Exercise data:
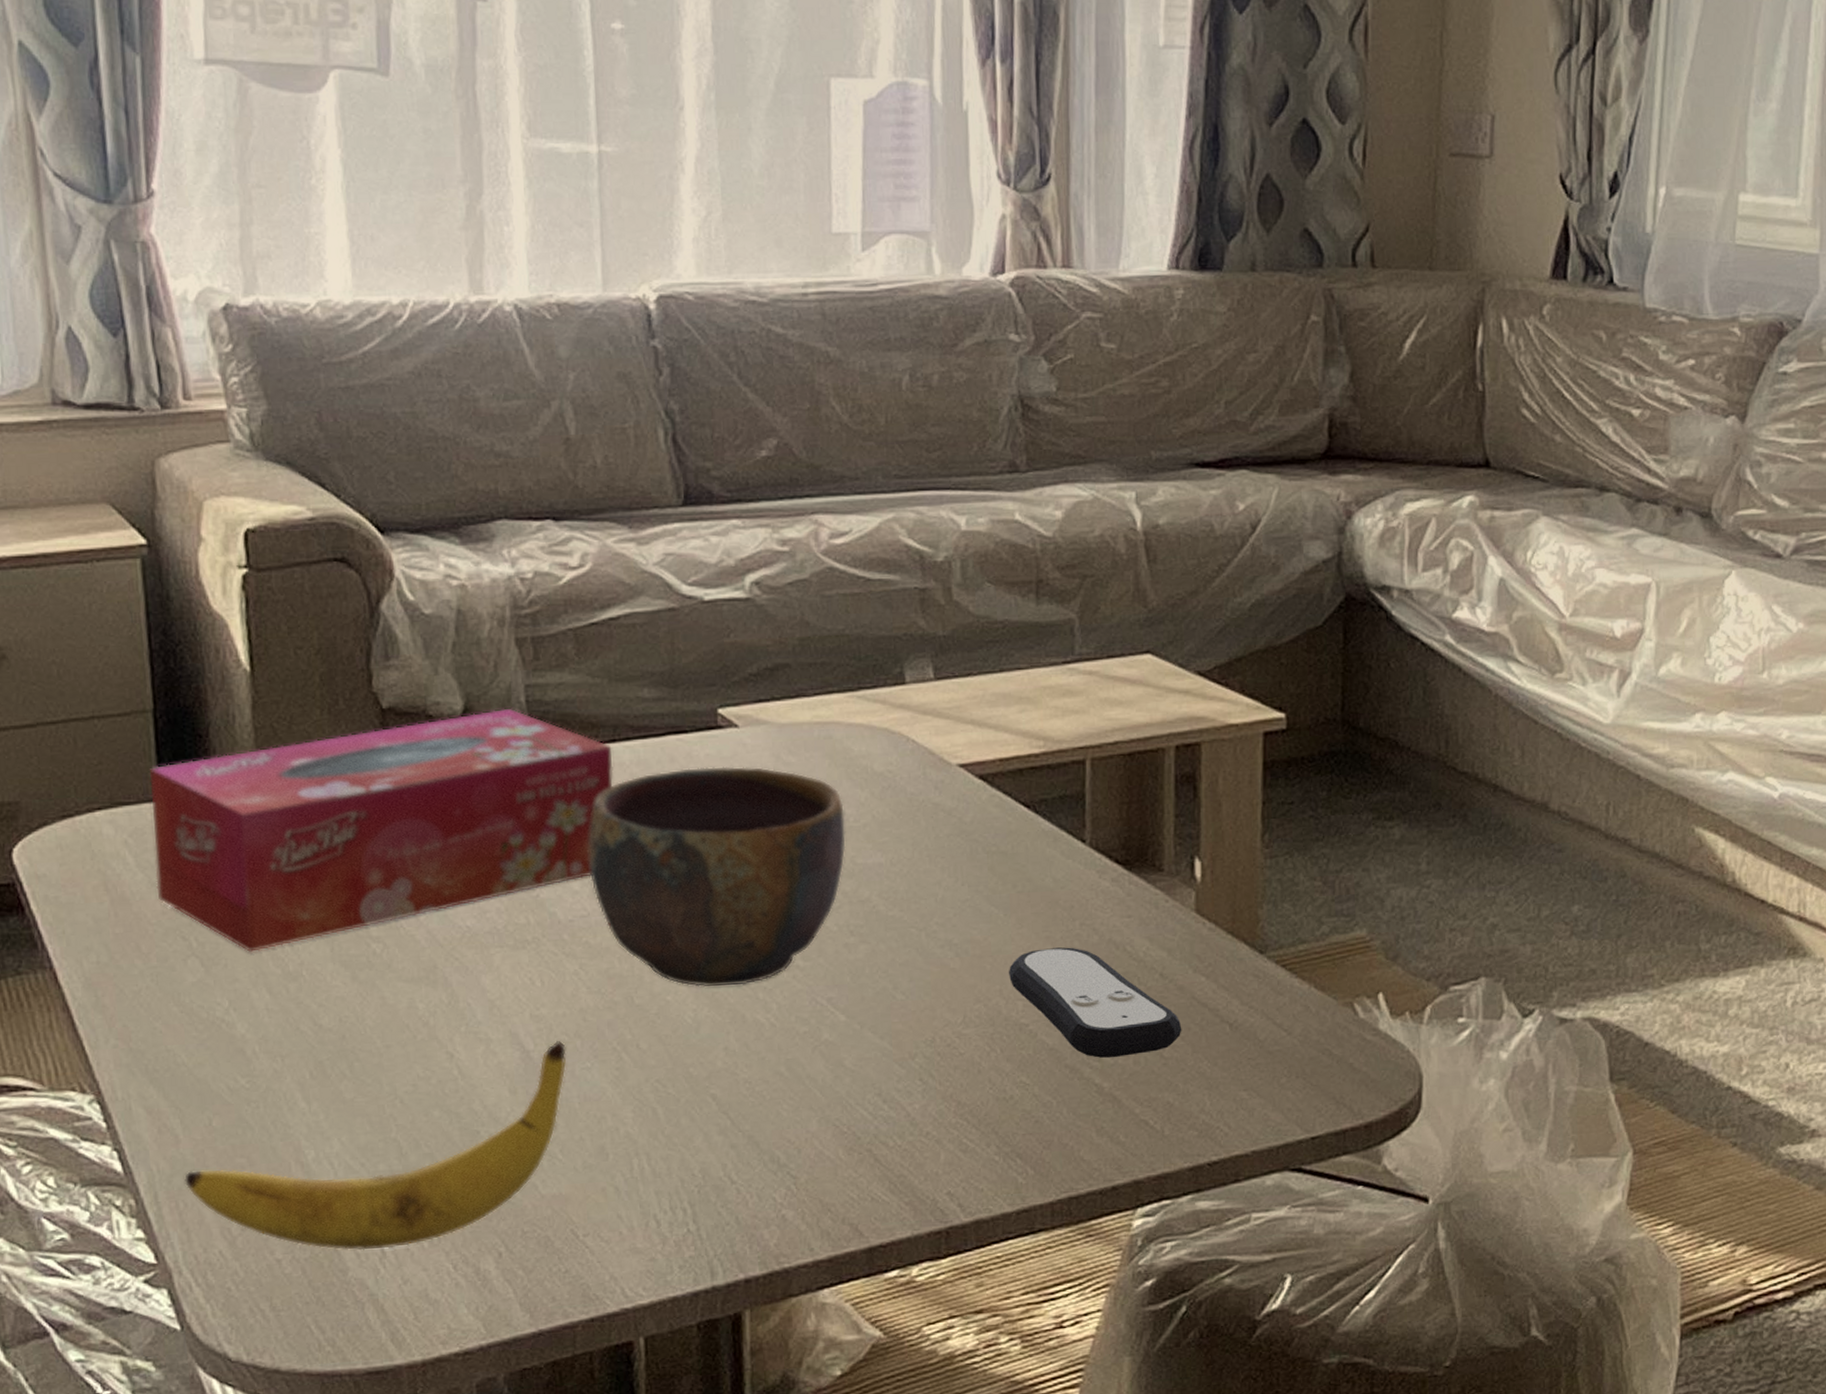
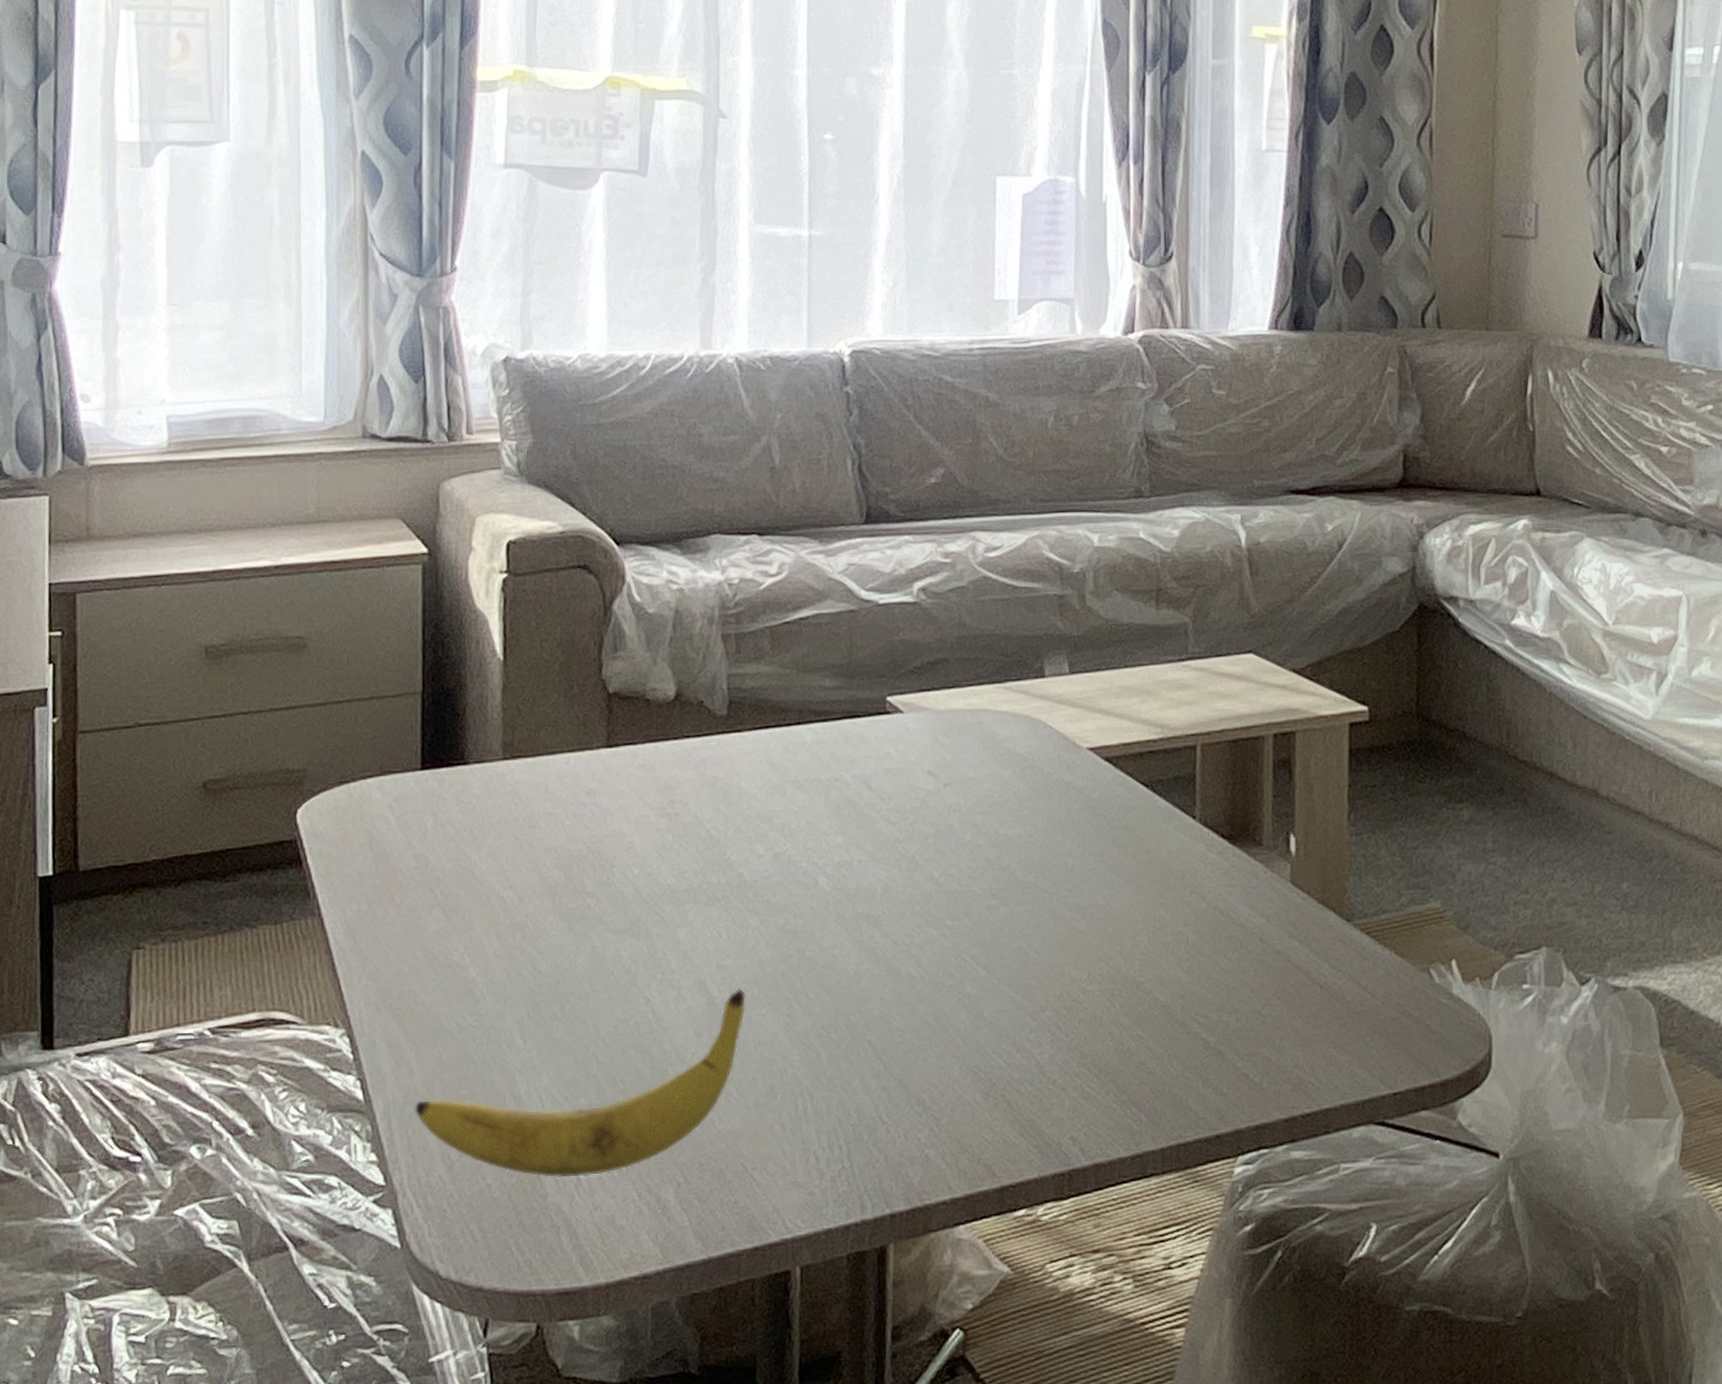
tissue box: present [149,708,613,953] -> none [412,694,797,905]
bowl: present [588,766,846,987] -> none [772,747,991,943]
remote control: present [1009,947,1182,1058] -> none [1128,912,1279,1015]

What to do: Copy out the lines above in full and unaltered, apart from the pictures.

Written answer:
tissue box: present [149,708,613,953] -> none [412,694,797,905]
bowl: present [588,766,846,987] -> none [772,747,991,943]
remote control: present [1009,947,1182,1058] -> none [1128,912,1279,1015]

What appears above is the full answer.